Cyclic compression loading alters osteoarthritis-related gene expression in three-dimensionally cultured human articular chondrocytes via a different mechanism than interleukin-1β induction

Abstract

Objectives

Mechanical and inflammatory stimuli are key factors in the pathophysiology of osteoarthritis (OA). However, the effects of mechanical stimulation on joint tissues and cells at the molecular level and the mechanisms of interaction after stimulation with inflammatory cytokines remains uninvestigated.

Methods

Three-dimensional cyclic compression loading (CCL) was applied to human articular chondrocytes, and the expression of OA-related genes was analyzed using reverse transcription quantitative real-time polymerase chain reaction. Additionally, the effects of CCL after the chondrocytes were stimulated with interleukin (IL)-1β were evaluated.

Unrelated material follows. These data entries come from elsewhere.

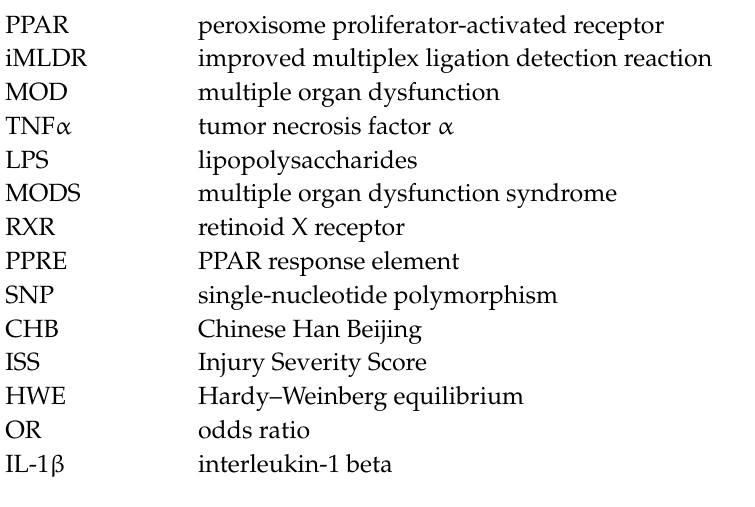
Figure S2: Linkage disequilibrium (LD) plot of the SNPs with a MAF ě 5% within the PPAR β gene and 3 kb up- and down-stream regions are displayed using an r 2 black and white color scheme. Black represents very high LD (r 2 = 1), and white indicates the absence of correlation (r 2 = 0) between SNPs. The selected SNPs and SNPs that are indirectly measured by them are listed with corresponding r 2 values. The alleles of selected SNPs are given with their frequencies, according to the HapMap data for Chinese individuals from Beijing, Figure S3: Linkage disequilibrium (LD) plot of the SNPs with a MAF ě 5% within the PPAR γ gene and 3 kb up- and down-stream regions are displayed using an r 2 black and white color scheme. Black represents very high LD (r 2 = 1), and white indicates the absence of correlation (r 2 = 0) between SNPs. The selected SNPs and SNPs that are indirectly measured by them are listed with corresponding r 2 values. The alleles of selected SNPs are given with their frequencies, according to the HapMap data for Chinese individuals from Beijing, Table S1: The total SNPs identified from the 137 healthy Chinese Han Beijing (CHB) individuals of the HapMap project, Table S2: The total common SNPs with a MAF ě 5% identified from the 137 healthy Chinese Han Beijing (CHB) individuals of the HapMap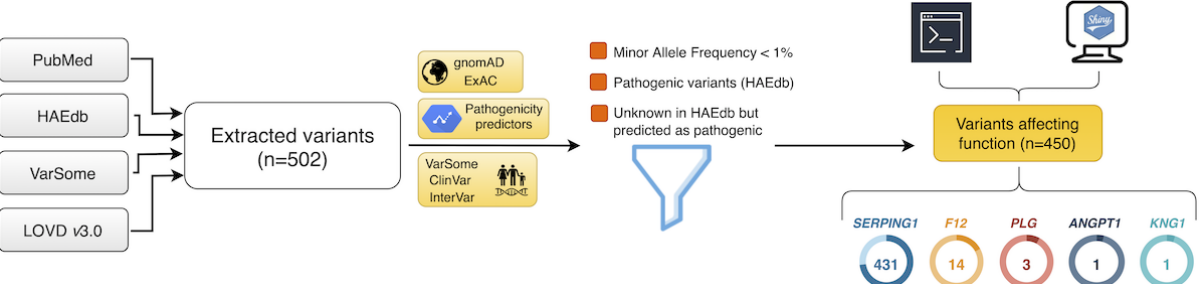
Figure 1. Schematic representation of the steps involved in gene and variant extraction, annotation, and database curation. All genetic variants reported in the articles studying hereditary angioedema (HAE) families in PubMed, HAEdb, VarSome, and the Leiden Open Variation Database (LOVD) were collected (n=502). ANNOVAR was used for annotation of frequencies, pathogenic predictors, and pathogenic classifications, among other information. Variants with a minor allele frequency below 1%, declared as pathogenic in HAEdb or as unknown but with a pathogenic prediction were kept as the set of known variants affecting function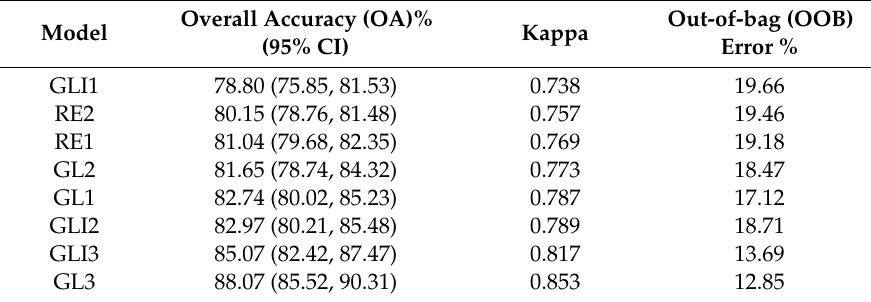
Table 4. The classification accuracies of di ff erent feature models based on the Random Forest (RF) classifier algorithm.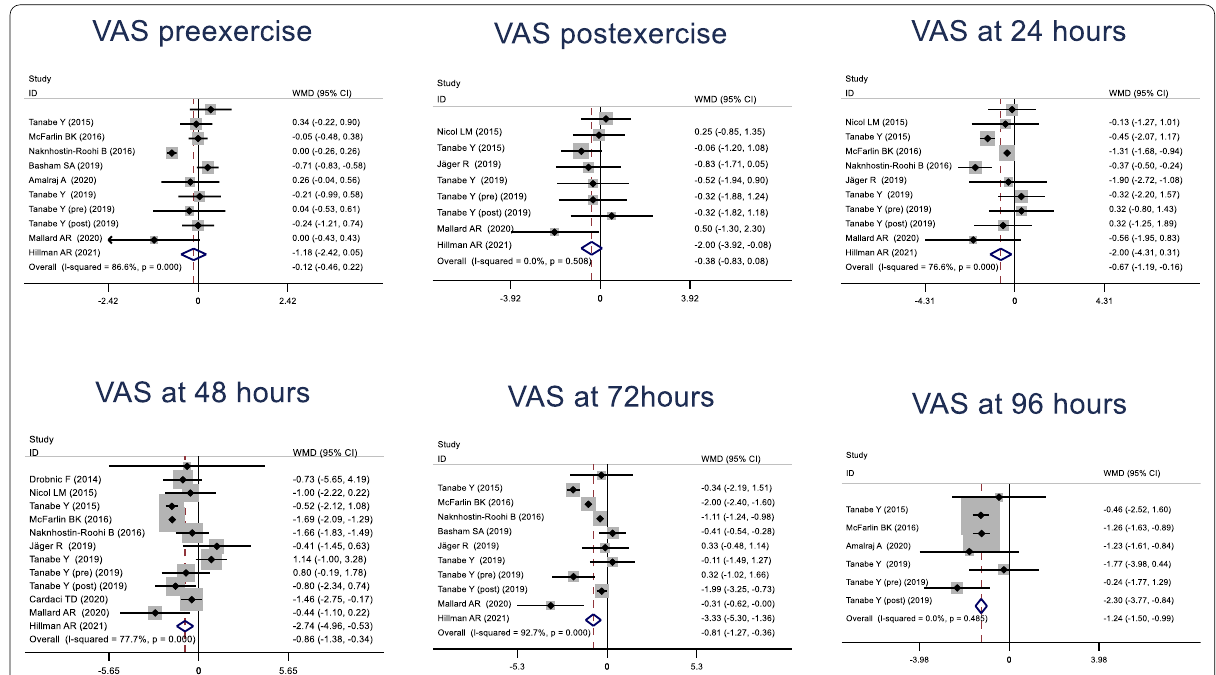
Fig. 2 Forest plot for comparison of VAS score at pre-, post-, 24, 48, 72 and 96 h after exercise between curcumin supplement versus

A DNA microarray assay was used to compare changes in gene expression after chondrocytes were stimulated with IL-1β and CCL was applied, and to search for pathways that are affected by CCL.

Results

CCL of 40 kPa significantly upregulated the expression of IL-8, cyclooxygenase (COX)-2, nerve growth factor, matrix metalloproteinase (MMP)-1, and MMP-3. Transcription of IL-8, COX-2, and MMP-3 was synergistically promoted by CCL and IL-1β. The top 10 pathways enriched in the Kyoto Encyclopedia of Genes and Genomes enrichment analysis of differentially expressed genes were not common in either group, except for the “cytokine-cytokine receptor interaction”. The “tumor necrosis factor signaling pathway” and the “nuclear factor-kappa B signaling pathway” in the IL-1β group and “cell cycle” and the “Hippo signaling pathway” in the CCL group were included.

Conclusions

Comprehensive gene expression analysis revealed that CCL-induced changes in gene expression were different to those induced by stimulation with IL-1β. Our results provide new insights into the involvement of mechanical stimulation in the pathogenesis of OA.